Making the most of your equity

September 21, 2007

Over recent years many homeowners in the UK have been delighted to see their equity levels go through the roof, as the value of properties in the UK has rocketed leaving homeowner – particularly those that bought their properties when prices were really low – sitting on a tidy little nest egg in terms of equity. The equity in your property is the market value of the property minus any outstanding mortgage balance or other loans secured upon it. The figure that is left is known as the equity, and this equity provides valuable financial leverage to property owners in the event that they need to raise money for something.

There are a number of lenders that are able to offer secured loans, which are loans that are secured against the equity in your home, and these loans can prove a very effective, affordable solution for potential borrowers. Of course, in order to qualify for a secured loan you will need to be a homeowner, and you will usually need to have some level of equity in your property. There are lenders that are able to offer over and above the amount of equity in your home by way of a loan, with some offering 125% of the equity value in your property. Others will lend up to the full amount of equity in your property, and there are also some that will only lend up to a percentage of the equity in your property.

Secured loans are available to use for any purpose, and therefore are well suited to any homeowner no matter what they need the money for. Many people take out secured loans in order to finance home improvements, as this not only improves the practicality and comfort of the home but also raises the value of the property, often enabling the homeowner to make back the money from the loan when they decide to sell up. There are many other popular uses for these secured loans, including funding a special event such as a wedding, paying for a luxury holiday, purchasing a new vehicle, consolidating other smaller debts in order to reduce outgoings, and funding an education.

Anyone that is considering taking out a secured loan against the equity in their home will first need to get the property valued. It will also be necessary to get outstanding balances on any mortgage or other loans secured on the property. This makes it possible for the equity to then be calculated so that you can find out just how much you will be able to borrow with various lenders. It is also important to take the time to compare a range of lenders and loans in order to find the most suitable one. There can be variations of all sorts with secured loans from one lender to another in terms of interest rates, borrowing levels, repayment periods, and penalties. By comparing a number of loans, which can be easily done via the use of the Internet, you can quickly determine which loan offers the best value and is best suited to your needs and circumstances.
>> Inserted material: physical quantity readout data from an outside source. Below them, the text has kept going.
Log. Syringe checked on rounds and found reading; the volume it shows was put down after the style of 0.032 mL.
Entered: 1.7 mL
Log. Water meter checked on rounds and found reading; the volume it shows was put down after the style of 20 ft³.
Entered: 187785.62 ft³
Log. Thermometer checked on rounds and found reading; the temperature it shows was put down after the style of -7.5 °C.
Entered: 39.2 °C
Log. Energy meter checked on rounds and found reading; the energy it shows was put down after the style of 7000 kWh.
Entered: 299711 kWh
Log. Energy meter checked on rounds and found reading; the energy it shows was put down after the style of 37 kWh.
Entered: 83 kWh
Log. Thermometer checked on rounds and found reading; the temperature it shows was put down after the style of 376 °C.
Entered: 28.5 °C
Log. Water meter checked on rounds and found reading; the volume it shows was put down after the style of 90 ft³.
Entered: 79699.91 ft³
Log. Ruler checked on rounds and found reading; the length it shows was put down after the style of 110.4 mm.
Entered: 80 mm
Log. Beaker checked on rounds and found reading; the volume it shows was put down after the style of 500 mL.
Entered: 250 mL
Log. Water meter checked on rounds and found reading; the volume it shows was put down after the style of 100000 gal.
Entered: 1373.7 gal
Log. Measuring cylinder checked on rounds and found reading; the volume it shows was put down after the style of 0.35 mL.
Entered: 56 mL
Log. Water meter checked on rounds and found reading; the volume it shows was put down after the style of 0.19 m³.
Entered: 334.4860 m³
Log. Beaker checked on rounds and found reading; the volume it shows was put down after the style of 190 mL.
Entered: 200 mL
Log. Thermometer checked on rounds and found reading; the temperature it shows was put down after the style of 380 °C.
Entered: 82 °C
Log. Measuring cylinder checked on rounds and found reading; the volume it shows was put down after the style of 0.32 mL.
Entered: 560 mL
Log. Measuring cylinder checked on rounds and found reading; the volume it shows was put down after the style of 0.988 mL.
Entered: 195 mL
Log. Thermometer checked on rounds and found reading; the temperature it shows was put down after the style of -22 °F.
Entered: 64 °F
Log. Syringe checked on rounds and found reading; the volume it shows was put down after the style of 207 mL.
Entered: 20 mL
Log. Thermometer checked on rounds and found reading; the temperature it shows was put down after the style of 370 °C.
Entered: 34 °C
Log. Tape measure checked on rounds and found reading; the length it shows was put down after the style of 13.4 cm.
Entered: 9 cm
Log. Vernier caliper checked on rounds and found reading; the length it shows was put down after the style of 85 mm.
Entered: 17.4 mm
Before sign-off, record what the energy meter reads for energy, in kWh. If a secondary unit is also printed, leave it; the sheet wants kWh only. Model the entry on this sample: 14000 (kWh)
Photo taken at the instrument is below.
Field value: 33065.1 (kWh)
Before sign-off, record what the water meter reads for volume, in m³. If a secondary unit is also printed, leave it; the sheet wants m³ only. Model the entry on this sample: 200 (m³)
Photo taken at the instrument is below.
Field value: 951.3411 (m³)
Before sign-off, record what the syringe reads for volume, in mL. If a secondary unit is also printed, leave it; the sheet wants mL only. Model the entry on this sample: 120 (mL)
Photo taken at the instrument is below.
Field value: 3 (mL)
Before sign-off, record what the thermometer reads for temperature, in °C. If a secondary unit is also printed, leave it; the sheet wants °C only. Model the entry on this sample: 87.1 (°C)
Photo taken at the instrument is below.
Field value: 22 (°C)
Adding to the popularity of secured loans over recent years is that fact that these loans are often available to those with bad credit – people that may find it very difficult or even impossible to get unsecured credit. Because of the secured nature of these loans lenders are more willing to take a risk on those with a tarnished credit history, and although the interest rates charged may be higher than on standard secured loans these loans do enable bad credit consumers to get finance when they need it, and to work towards improving their credit through making responsible repayments on the loan. This can result in being able to get better deals on finance in the future, and once your credit has improved sufficiently you could switch your secured loan to another provider or products in order to get a better rate and lower repayments.

However, before rushing into a secured loan it is also important to remember that, although house prices in the UK have been rising over recent years, the value of properties can also fall, as has been predicted for the coming months. This means that taking out a secured loan could leave you in negative equity in the event that house prices do fall – this is where you actually owe more on the mortgage than the value of the home. You also need to bear in mind that failure to keep up with repayments on a secured loan could result in the loss of your home, and therefore you should take both the pros and cons into consideration when you are thinking about taking out a loan secured against the equity in your property.